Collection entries
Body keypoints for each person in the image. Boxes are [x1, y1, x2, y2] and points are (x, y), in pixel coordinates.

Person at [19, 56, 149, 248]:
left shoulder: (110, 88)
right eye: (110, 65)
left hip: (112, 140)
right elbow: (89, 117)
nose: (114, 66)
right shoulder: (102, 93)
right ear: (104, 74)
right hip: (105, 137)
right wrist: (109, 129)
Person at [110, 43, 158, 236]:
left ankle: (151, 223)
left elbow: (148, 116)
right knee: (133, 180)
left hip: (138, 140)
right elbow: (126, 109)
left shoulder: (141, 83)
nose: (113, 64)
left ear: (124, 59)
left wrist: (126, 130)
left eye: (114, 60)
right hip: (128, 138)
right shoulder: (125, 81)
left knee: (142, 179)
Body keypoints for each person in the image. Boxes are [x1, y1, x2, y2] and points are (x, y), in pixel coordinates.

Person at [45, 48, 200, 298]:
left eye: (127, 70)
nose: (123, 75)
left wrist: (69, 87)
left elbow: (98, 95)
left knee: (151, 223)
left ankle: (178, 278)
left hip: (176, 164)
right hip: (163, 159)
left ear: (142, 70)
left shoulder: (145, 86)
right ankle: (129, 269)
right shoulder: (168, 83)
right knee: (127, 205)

...

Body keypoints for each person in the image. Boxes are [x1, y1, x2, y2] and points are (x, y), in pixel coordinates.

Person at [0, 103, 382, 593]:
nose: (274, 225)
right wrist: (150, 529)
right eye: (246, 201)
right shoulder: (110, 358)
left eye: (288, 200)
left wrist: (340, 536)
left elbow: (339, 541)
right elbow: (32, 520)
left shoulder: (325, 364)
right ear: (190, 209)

_What is required_: Your task for the entries above: copy exactly the span starting with the line with "left wrist: (340, 536)" and going on through the line with "right ear: (190, 209)", both lines included, and nothing else.

_Response to the exercise_:
left wrist: (340, 536)
left elbow: (339, 541)
right elbow: (32, 520)
left shoulder: (325, 364)
right ear: (190, 209)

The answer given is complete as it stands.